In many contexts, it is useful to track changes in a database over time. For some Django applications, the excelent version history of reversion or change-tracking of auditlog are perfect. But for certain applications, a problem with these other plugins is their serialization and movement of data away from the base table (using Type 1 slowly changing dimensions). Django PITA solves the problem when previous versions are fundamental to the meaning of a table's data and should be queryable just as easily as current versions In that case, Type 2 is a better method of version tracking as the data stays within the original table in a row marked that it has been replaced.
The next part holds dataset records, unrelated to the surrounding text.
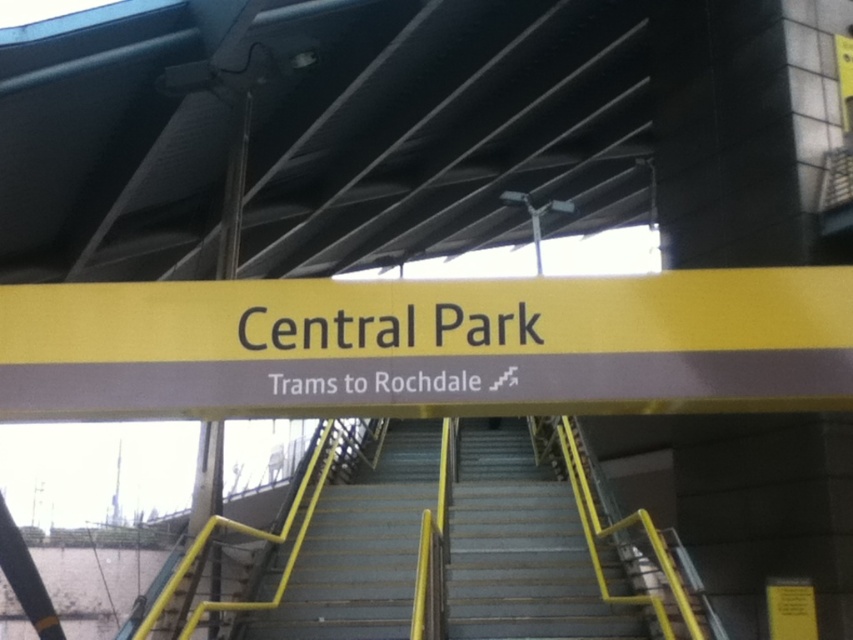
You are standing on the platform at Central Park station and see both the gray concrete stairs at center and the metallic gray stairs at center. Which set of stairs is nearer to you?

The gray concrete stairs at center is closer to the viewer than the metallic gray stairs at center, so the gray concrete stairs at center is nearer to you.

You are a maintenance worker tasked with ensuring all stairs at Central Park station meet safety standards. You notice two sets of stairs at the center of the platform. According to the provided image, which set of stairs, the gray concrete stairs at center or the metallic gray stairs at center, has a wider width?

The gray concrete stairs at center has a larger width than the metallic gray stairs at center according to the description.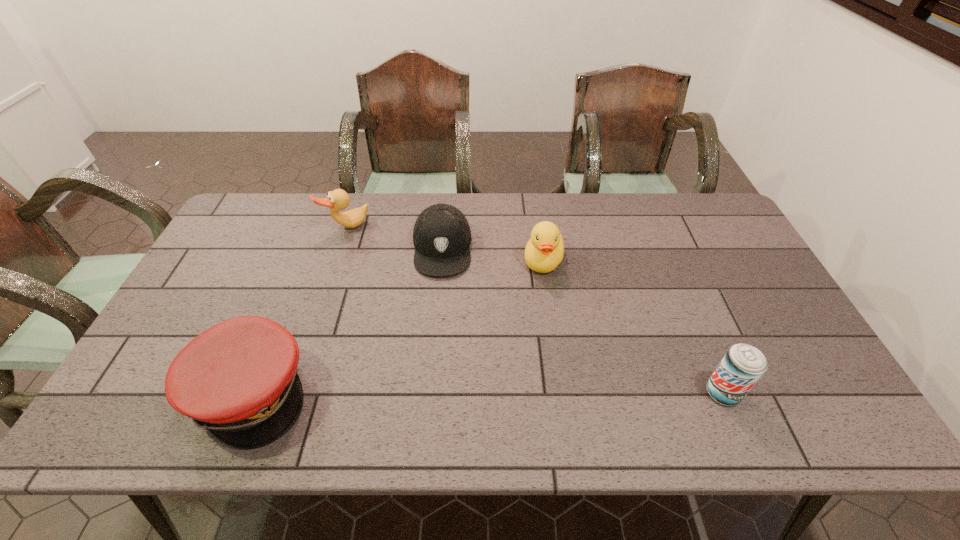
This screenshot has width=960, height=540. I want to click on blank space located 0.140m at the beak of the nearer duck, so click(x=528, y=314).

This screenshot has width=960, height=540. What are the coordinates of `free location located 0.110m at the beak of the nearer duck` in the screenshot? It's located at click(530, 306).

Find the location of `vacant region located 0.060m on the front-facing side of the third object from right to left`. vacant region located 0.060m on the front-facing side of the third object from right to left is located at coordinates pos(439,295).

You are a GUI agent. You are given a task and a screenshot of the screen. Output one action in this format:
    pyautogui.click(x=<x>, y=<y>)
    Task: Click on the vacant space located on the front-facing side of the third object from right to left
    
    Given the screenshot: What is the action you would take?
    click(439, 306)

Identify the location of vacant space positioned on the front-facing side of the third object from right to left. (439, 308).

In order to click on vacant space located on the beak of the left duck in this screenshot , I will do `click(386, 289)`.

Where is `free space located 0.280m on the beak of the left duck`? free space located 0.280m on the beak of the left duck is located at coordinates (387, 292).

Image resolution: width=960 pixels, height=540 pixels. Identify the location of vacant space located 0.310m on the beak of the left duck. (391, 299).

Find the location of `cap that is at the far edge`. cap that is at the far edge is located at coordinates (441, 236).

This screenshot has height=540, width=960. Find the location of `duck that is at the far edge`. duck that is at the far edge is located at coordinates (337, 200).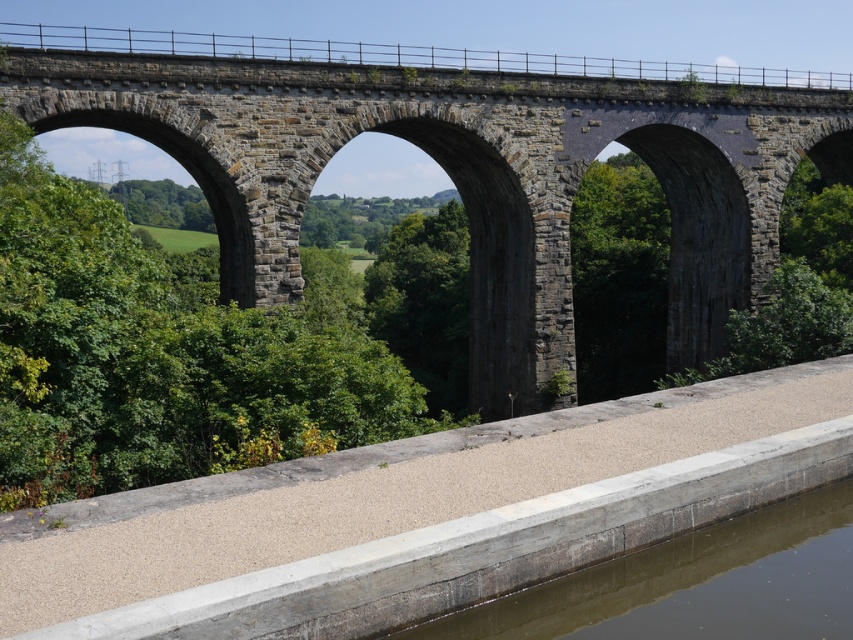
You are a photographer planning to capture the dark gray stone bridge at center and the brown concrete river at lower center in a single shot. Given that the camera can only focus on one object clearly, which object should you prioritize to ensure it fills more of the frame?

The dark gray stone bridge at center should be prioritized because it has a larger size compared to the brown concrete river at lower center, ensuring it fills more of the frame.

You are a delivery truck driver who needs to cross the dark gray stone bridge at center. The truck is 3 meters wide. The brown concrete river at lower center is under the bridge. Can the truck safely pass through the bridge without hitting the sides?

The dark gray stone bridge at center is wider than the brown concrete river at lower center. Since the bridge is wider than the river, the truck can safely pass through the bridge as its width accommodates the truck.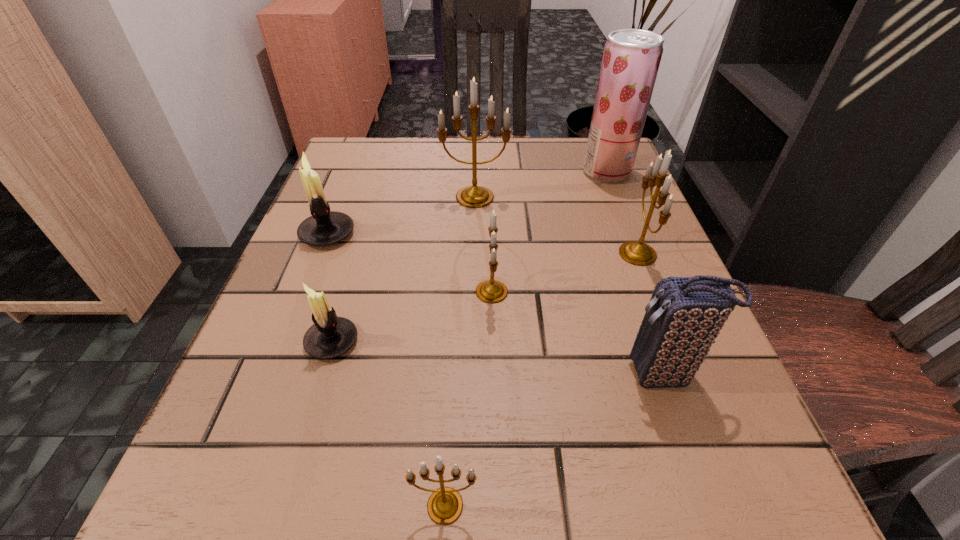
Locate an element on the screen. This screenshot has width=960, height=540. gold candelabrum that is the fourth closest to the strawberry fruit juice is located at coordinates (445, 505).

Locate which gold candelabrum is the fourth closest to the bigger white candle holder. Please provide its 2D coordinates. Your answer should be formatted as a tuple, i.e. [(x, y)], where the tuple contains the x and y coordinates of a point satisfying the conditions above.

[(638, 253)]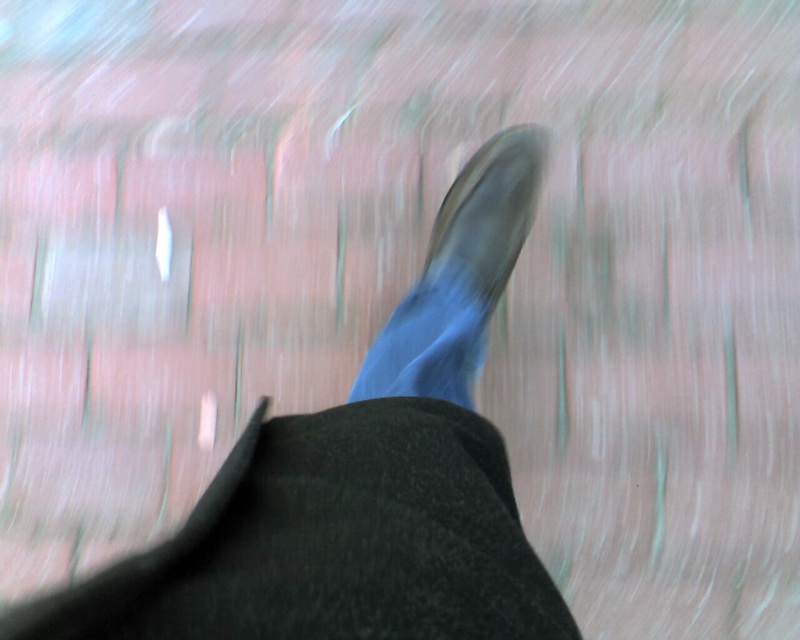
What do you see at coordinates (360, 481) in the screenshot? I see `shiny black shoe at center` at bounding box center [360, 481].

At what (x,y) coordinates should I click in order to perform the action: click on shiny black shoe at center. Please return your answer as a coordinate pair (x, y). Looking at the image, I should click on (360, 481).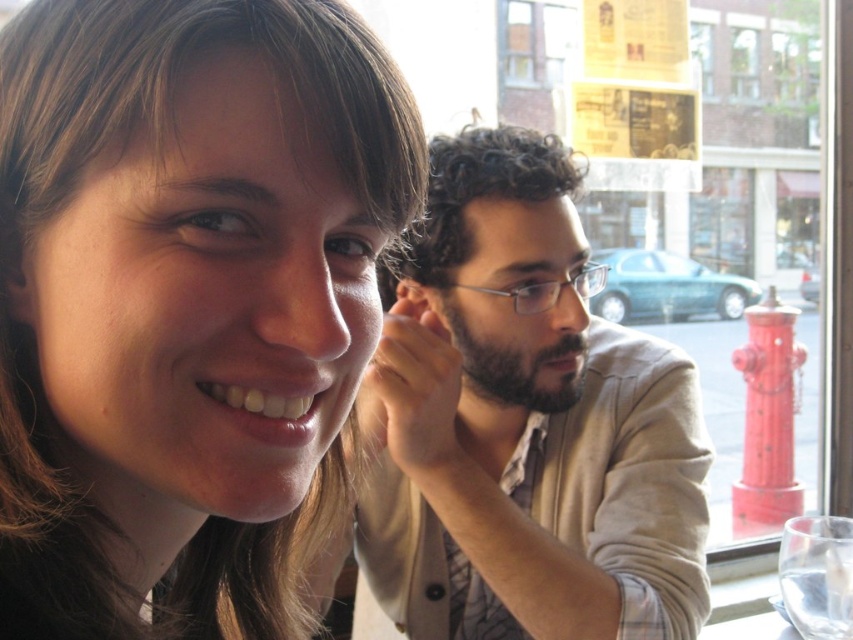
Is matte brown hair at upper left shorter than light beige sweater at center?

Yes, matte brown hair at upper left is shorter than light beige sweater at center.

Is point (341, 360) less distant than point (670, 449)?

That is True.

Where is `matte brown hair at upper left`? matte brown hair at upper left is located at coordinates (186, 304).

Locate an element on the screen. This screenshot has height=640, width=853. matte brown hair at upper left is located at coordinates (186, 304).

Does matte brown hair at upper left have a greater height compared to clear glass at lower right?

Yes.

Is matte brown hair at upper left shorter than clear glass at lower right?

In fact, matte brown hair at upper left may be taller than clear glass at lower right.

Identify the location of matte brown hair at upper left. The image size is (853, 640). (186, 304).

Can you confirm if light beige sweater at center is smaller than clear glass at lower right?

No, light beige sweater at center is not smaller than clear glass at lower right.

How much distance is there between light beige sweater at center and clear glass at lower right?

9.64 inches

What do you see at coordinates (527, 426) in the screenshot? This screenshot has width=853, height=640. I see `light beige sweater at center` at bounding box center [527, 426].

Where is `light beige sweater at center`? light beige sweater at center is located at coordinates (527, 426).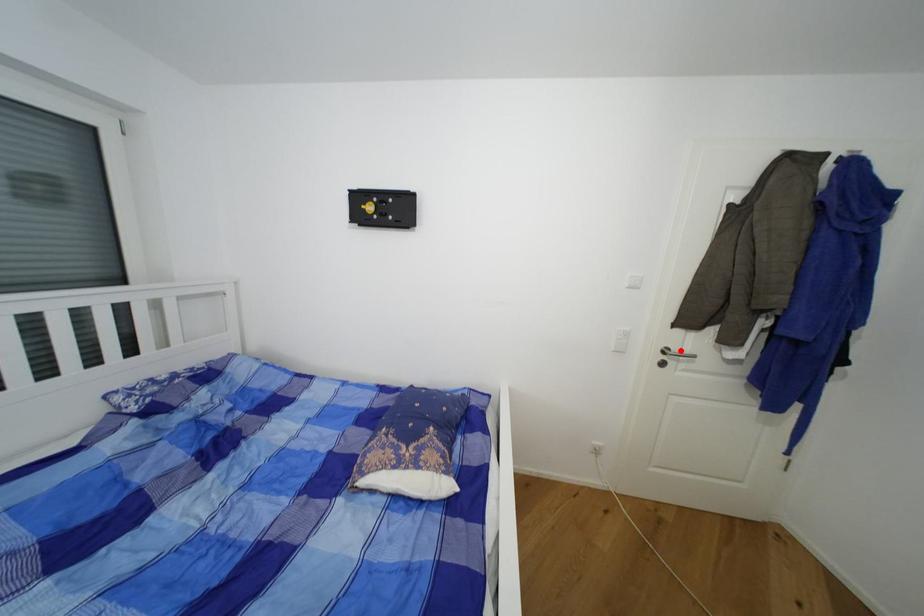
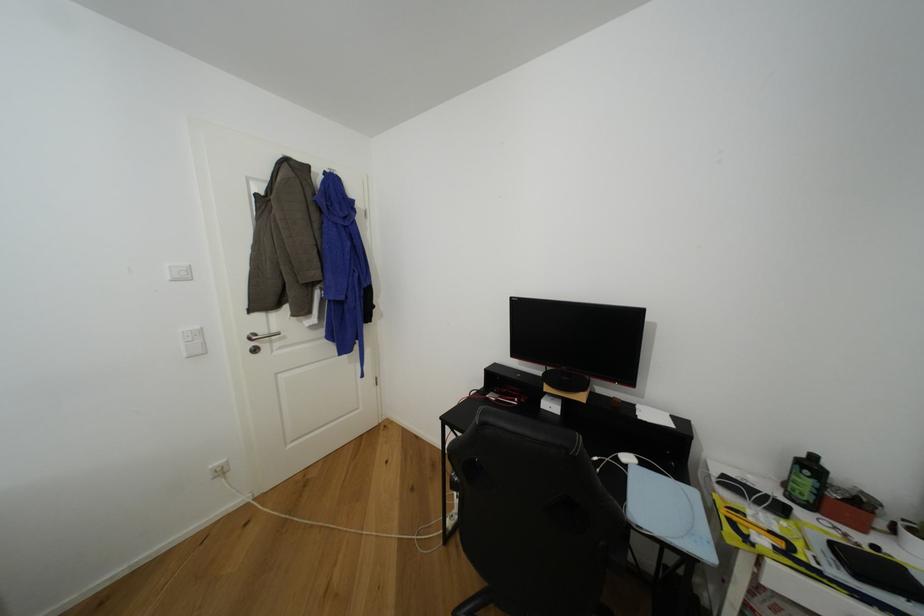
Where in the second image is the point corresponding to the highlighted location from the first image?

(268, 334)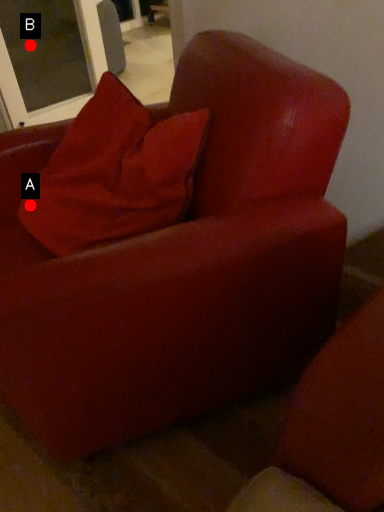
Question: Two points are circled on the image, labeled by A and B beside each circle. Which point is further to the camera?

Choices:
 (A) A is further
 (B) B is further

Answer: (B)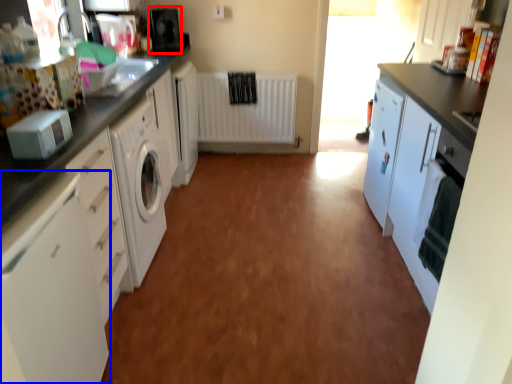
Question: Among these objects, which one is farthest to the camera, appliance (highlighted by a red box) or cabinetry (highlighted by a blue box)?

Choices:
 (A) appliance
 (B) cabinetry

Answer: (A)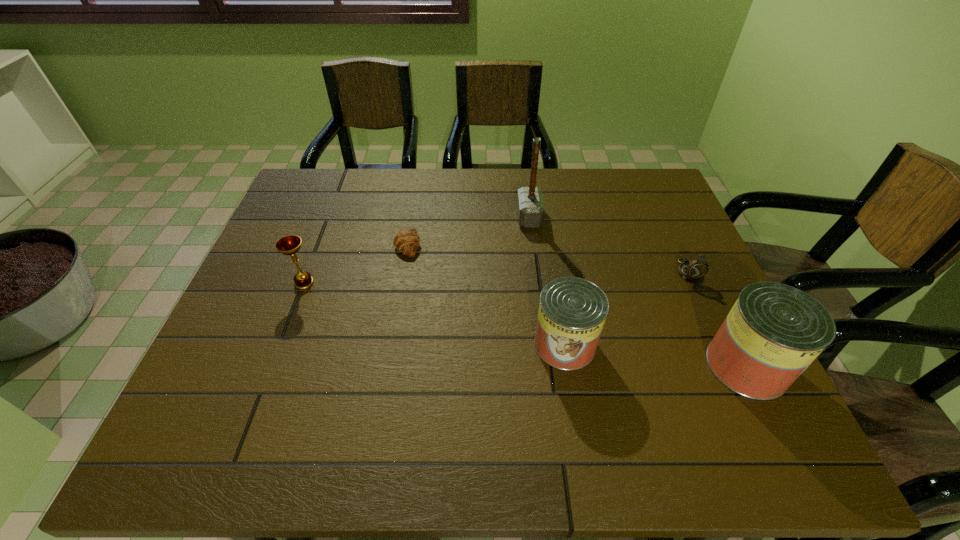
The height and width of the screenshot is (540, 960). In order to click on compass that is at the right edge in this screenshot , I will do tap(697, 268).

Where is `object that is at the near right corner`? object that is at the near right corner is located at coordinates (774, 331).

This screenshot has width=960, height=540. Identify the location of vacant space at the far edge. (419, 180).

This screenshot has height=540, width=960. Find the location of `vacant space at the near edge of the desktop`. vacant space at the near edge of the desktop is located at coordinates coord(303,384).

In the image, there is a desktop. Where is `blank space at the left edge`? The height and width of the screenshot is (540, 960). blank space at the left edge is located at coordinates (296, 232).

In the image, there is a desktop. What are the coordinates of `vacant space at the right edge` in the screenshot? It's located at (722, 305).

Find the location of a particular element. The image size is (960, 540). free region at the near left corner of the desktop is located at coordinates (204, 397).

At what (x,y) coordinates should I click in order to perform the action: click on vacant space in between the taller can and the hammer. Please return your answer as a coordinate pair (x, y). The width and height of the screenshot is (960, 540). Looking at the image, I should click on (638, 291).

In order to click on empty location between the taller can and the tallest object in this screenshot , I will do `click(638, 291)`.

Identify the location of vacant space that is in between the taller can and the leftmost object. The width and height of the screenshot is (960, 540). (525, 324).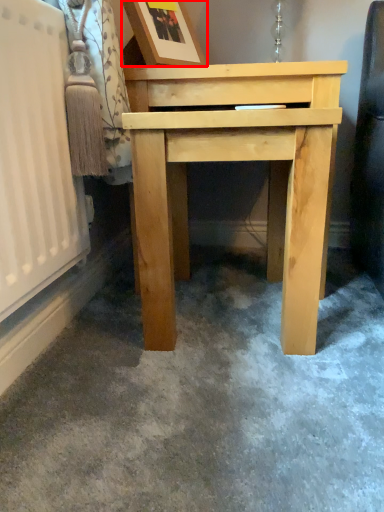
Question: From the image, what is the correct spatial relationship of picture frame (annotated by the red box) in relation to table?

Choices:
 (A) left
 (B) right

Answer: (A)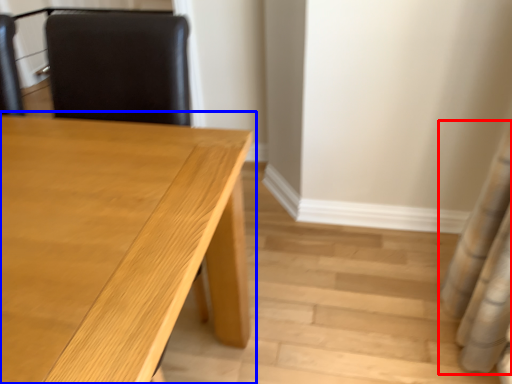
Question: Which object appears farthest to the camera in this image, shower curtain (highlighted by a red box) or table (highlighted by a blue box)?

Choices:
 (A) shower curtain
 (B) table

Answer: (A)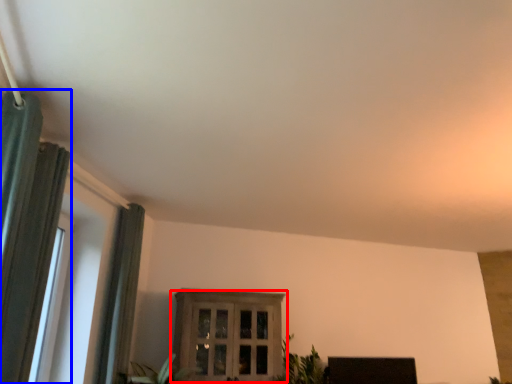
Question: Which object appears farthest to the camera in this image, window (highlighted by a red box) or curtain (highlighted by a blue box)?

Choices:
 (A) window
 (B) curtain

Answer: (A)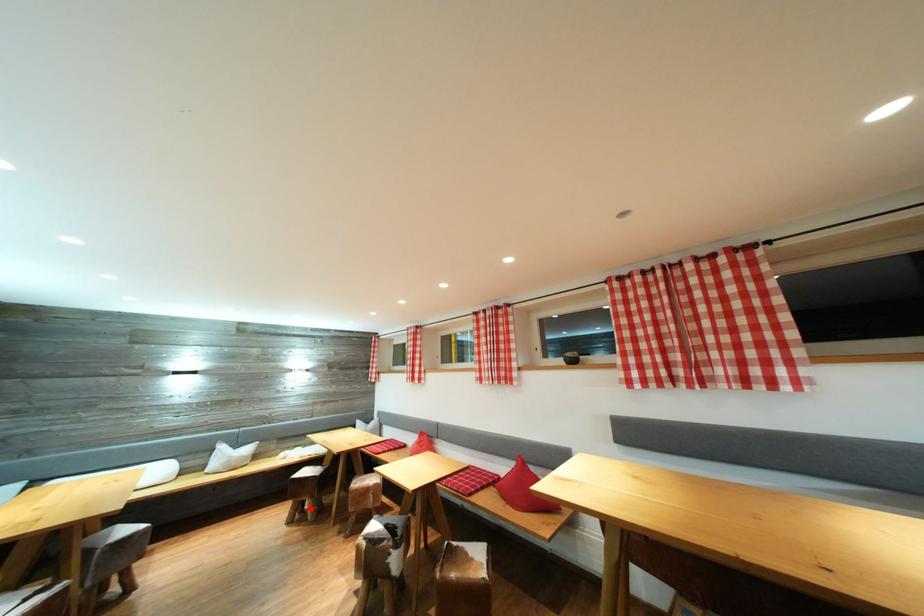
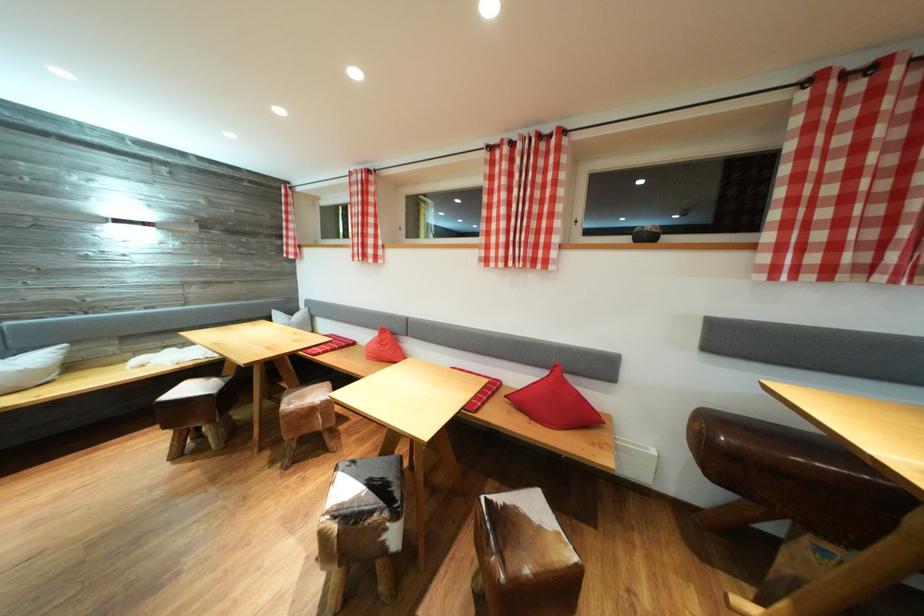
Where in the second image is the point corresponding to the highlighted location from the first image?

Django PITA provides an abstraction layer over Point-in-Time Architecture allowing you to use your models just like regular ones with the opportunity to query past states and versions as easily as with any Django query.
- PointInTimeModel that can be subclassed and used like any other Django model
- Query rows as they were at a particular past time
- Specify a time frame for an object to logically exist and query such "active" rows
- Rollback to a particular time for an object
- FrozenForeignKey for linking to a particular version of a PITA model object.
- Easy integration into existing Django projects.
You can install Django PITA using pip:
pip install django-pita
This has been tested on a Postgres database and should work on MySQL, but sqlite is not recommended as it does not support the constraints used by PointInTimeModels.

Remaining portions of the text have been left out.